I wish I could love Clinton. I really do. I used to like her a lot. I have no doubt that she is qualified to be President. Six months ago, I probably would have voted for her, based on her experience.
But the campaign she has run since then has driven me away. Between her apparent belief that the nomination was hers for the taking, the naked politics of ignoring small states at the beginning, and now crowing about their importance at the end, the race-baiting her campaign started using in March, the gender-bias whining of the last two weeks, and now this, trying to strong-arm her way onto the ticket? I'm beginning to feel that she needs to retire from politics altogether.
Just. Go. Away. Drop out. Let any of the numerous other, up-and-coming political stars in the Democratic Party, many of whom are women, let them come fill your spot.
Can't it technically only be a bribe if there's real money on offer? I mean, is there some huge, untapped source of wealth that Hillary's hiding for the general election? Because brother, she's running on fumes as of today. Less than fumes.

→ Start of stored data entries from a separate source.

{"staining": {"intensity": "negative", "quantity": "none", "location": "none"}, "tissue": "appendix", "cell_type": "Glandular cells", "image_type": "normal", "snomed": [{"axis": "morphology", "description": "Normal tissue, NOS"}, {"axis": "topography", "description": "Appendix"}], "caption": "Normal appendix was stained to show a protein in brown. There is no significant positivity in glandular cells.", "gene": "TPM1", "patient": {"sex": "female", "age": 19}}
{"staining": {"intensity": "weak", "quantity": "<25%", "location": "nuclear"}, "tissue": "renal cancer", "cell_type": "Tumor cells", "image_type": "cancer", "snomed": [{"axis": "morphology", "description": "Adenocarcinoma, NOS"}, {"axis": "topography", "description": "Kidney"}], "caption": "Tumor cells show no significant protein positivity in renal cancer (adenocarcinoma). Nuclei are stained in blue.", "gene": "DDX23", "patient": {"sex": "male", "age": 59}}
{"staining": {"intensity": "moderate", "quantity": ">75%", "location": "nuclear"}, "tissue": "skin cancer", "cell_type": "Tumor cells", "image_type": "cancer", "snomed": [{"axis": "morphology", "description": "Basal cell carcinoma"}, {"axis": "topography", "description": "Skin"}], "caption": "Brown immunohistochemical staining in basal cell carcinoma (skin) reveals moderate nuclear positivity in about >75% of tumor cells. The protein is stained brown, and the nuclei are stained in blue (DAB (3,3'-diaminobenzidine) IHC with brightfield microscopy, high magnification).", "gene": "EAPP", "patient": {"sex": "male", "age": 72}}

Now, I see the same thing in Clinton's campaign
It's always been there. This is why I don't and never have considered myself to be a Democrat even though I am liberal to a fault and have an Obama pin on my hat. To me, there's a very fine line of distinction between Republicans and Democrats; the rest is just spin and BS. Was it Maya Anjelou who called Bill "the first black president?" That always bugged me because Bill, like most Democrat politicians, depended on blacks and other minorities being and remaining poor, disenfranchised and dependant, which to me looks and feels just as racist and heartless as the standard racist/heartless Republican position of abandoning them to fend for themselves and denying them healthcare. I disliked the Clintons long before Bill lied under oath. This is what's so refreshing about Obama. He has had opportunity after opportunity to stoop to the Clintons' level and has rejected them all, even when I wanted him to turn to Hillary and just call her out as the lying demon of the snake world that she is. I don't care which party Obama belongs to. If he was a Republican, I'd still have his pin on my hat. If he was a woman I'd have two pins.
I actually despise the Clintons a lot more than I dislike Bush. With Bush it's like hating a retarded person — it's pointless and makes no sense.